What the task asks: Identify every line of the records below that contains the string "series", and copy each such line in full.

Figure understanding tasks
________________

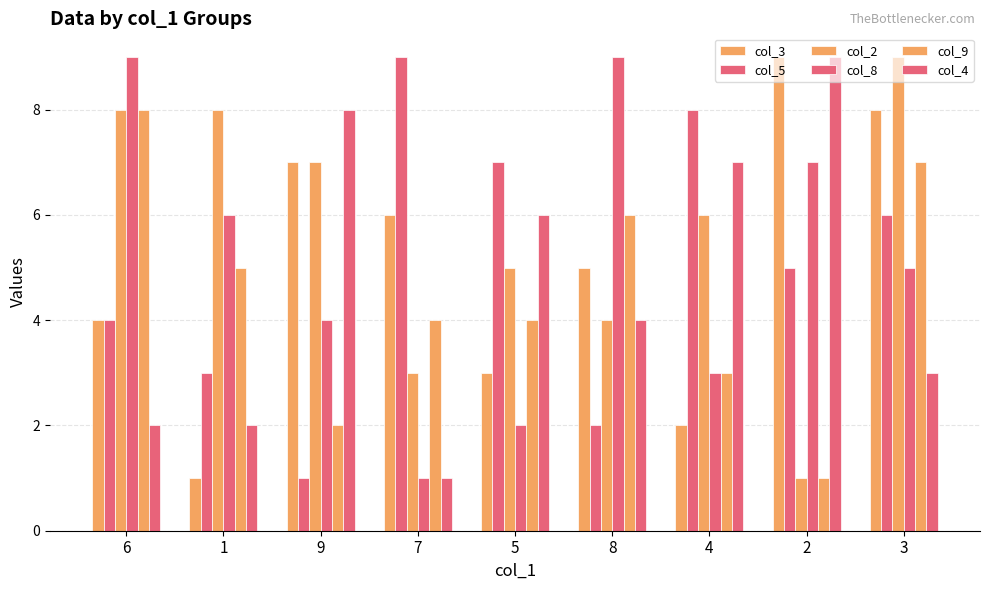

The col_2 series shows 2 at 5. True or false?

False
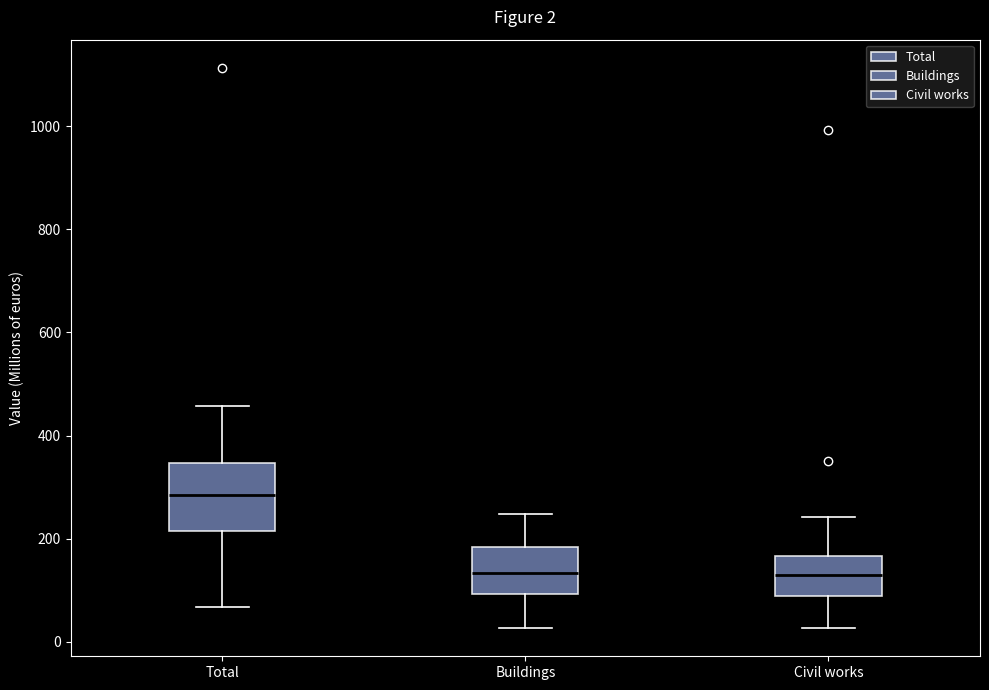

Which box is the tallest, from its lower edge to its upper edge?

Total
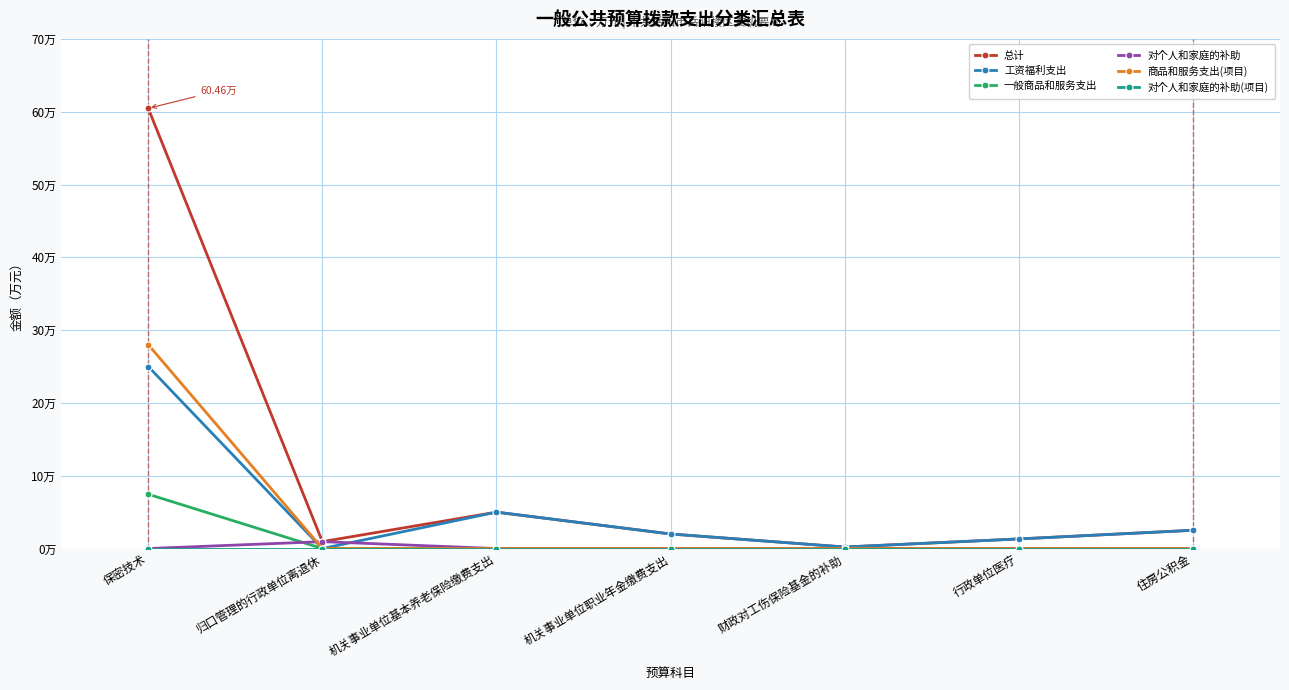

What are all the series names shown in the legend?

总计, 工资福利支出, 一般商品和服务支出, 对个人和家庭的补助, 商品和服务支出(项目), 对个人和家庭的补助(项目)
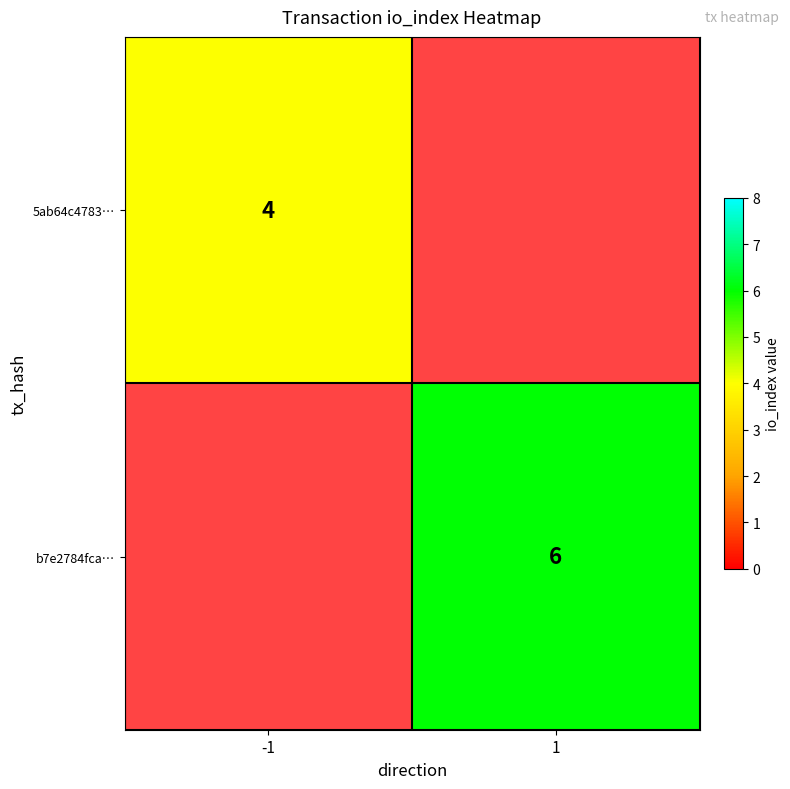

The value of 5ab64c4783… at -1 is 6. True or false?

False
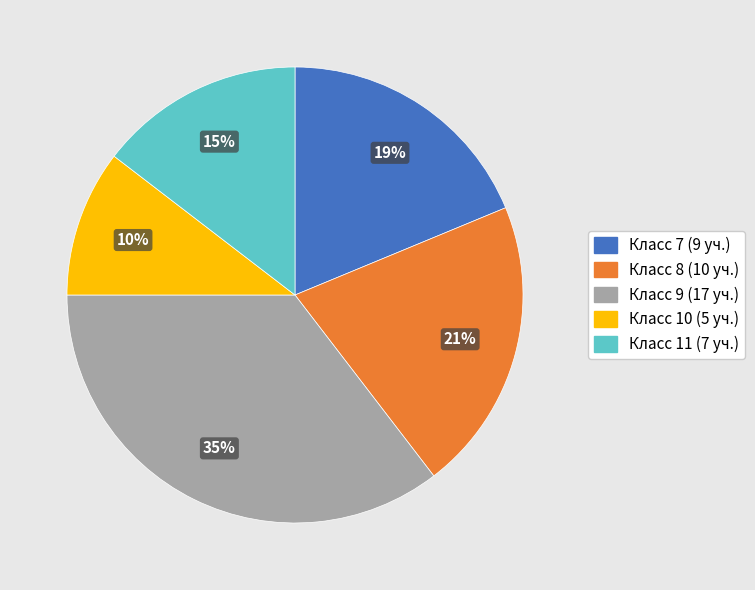

To the nearest percent, what is the average slice percentage?

20%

________________

Problem solution:
The col_2 series shows 2 at 5. True or false?
What are all the series names shown in the legend?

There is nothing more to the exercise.